Task goal
As you reproduce every line below, keep it exactly as written and leave out the images.

Available data
★ ★ ★ ★ ★ ★ ★
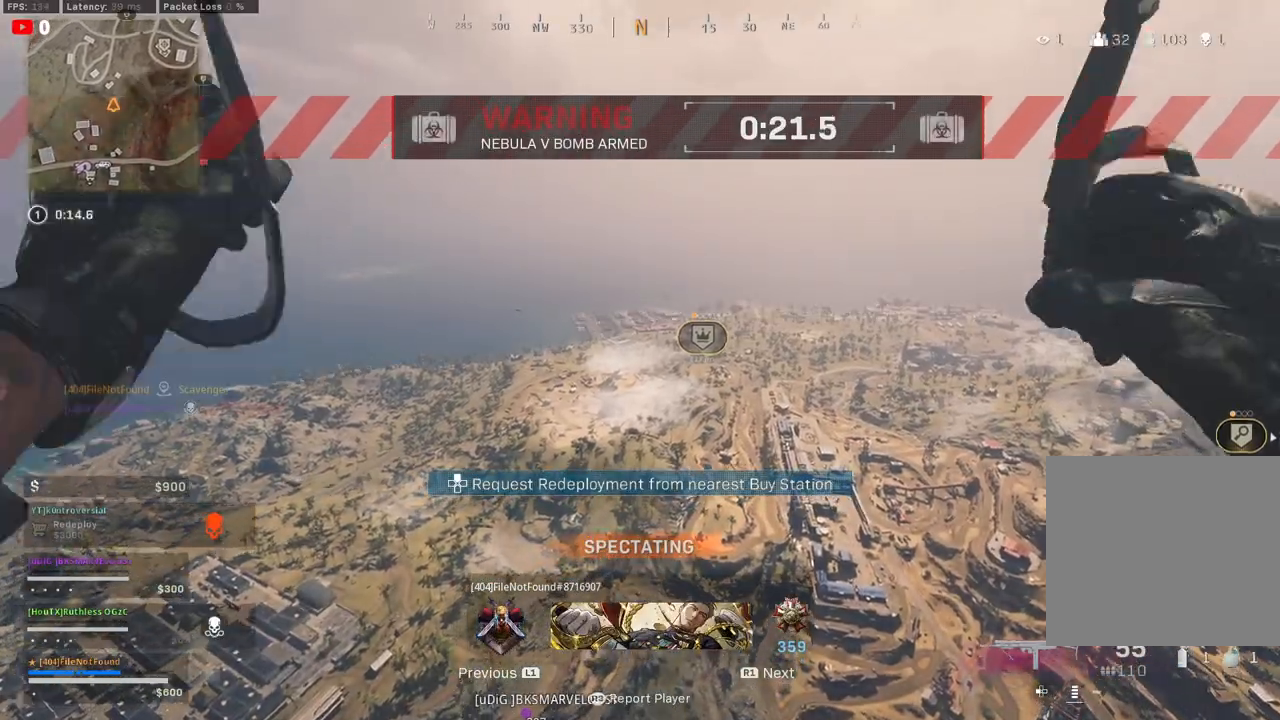
{"buttons": [], "left_stick": "center", "right_stick": "center", "events": [[350, "TOUCHPAD", "down"], [450, "TOUCHPAD", "up"]]}
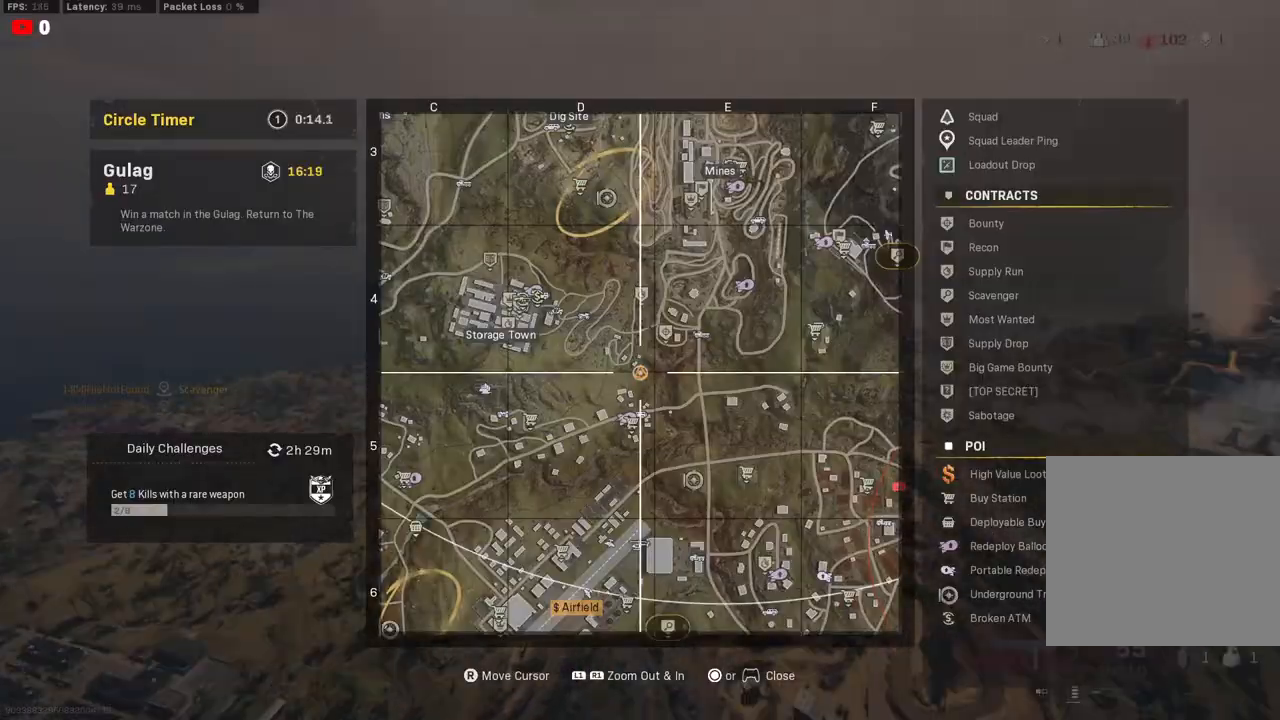
{"buttons": [], "left_stick": "center", "right_stick": "center", "events": []}
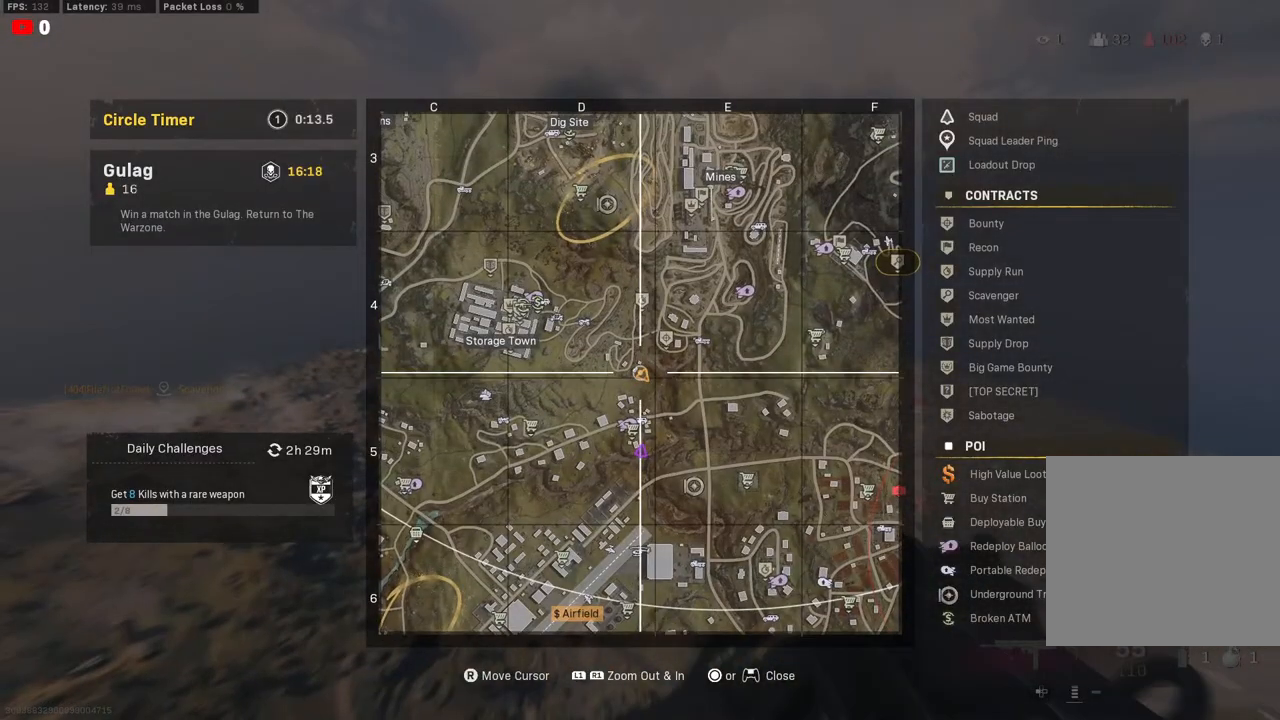
{"buttons": [], "left_stick": "center", "right_stick": "center", "events": []}
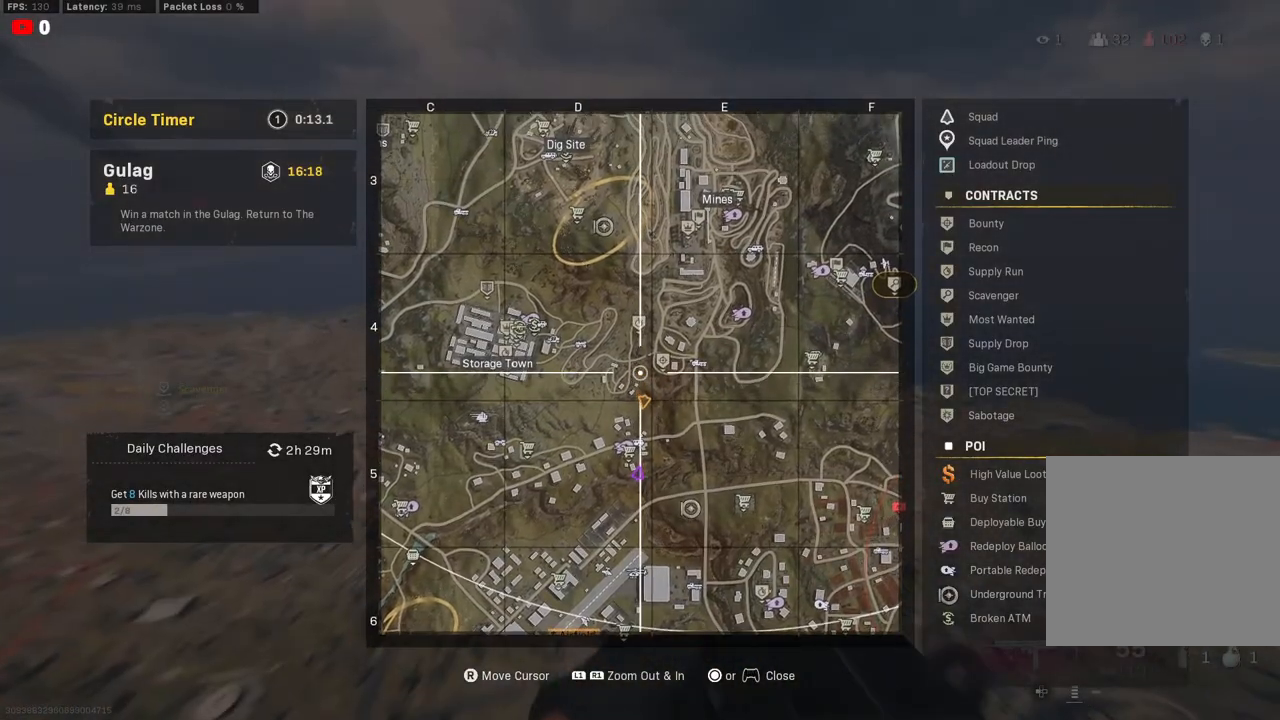
{"buttons": [], "left_stick": "center", "right_stick": "center", "events": []}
★ ★ ★ ★ ★ ★ ★
Answer for this exercise
{"buttons": [], "left_stick": "center", "right_stick": "center", "events": [[350, "TOUCHPAD", "down"], [450, "TOUCHPAD", "up"]]}
{"buttons": [], "left_stick": "center", "right_stick": "center", "events": []}
{"buttons": [], "left_stick": "center", "right_stick": "center", "events": []}
{"buttons": [], "left_stick": "center", "right_stick": "center", "events": []}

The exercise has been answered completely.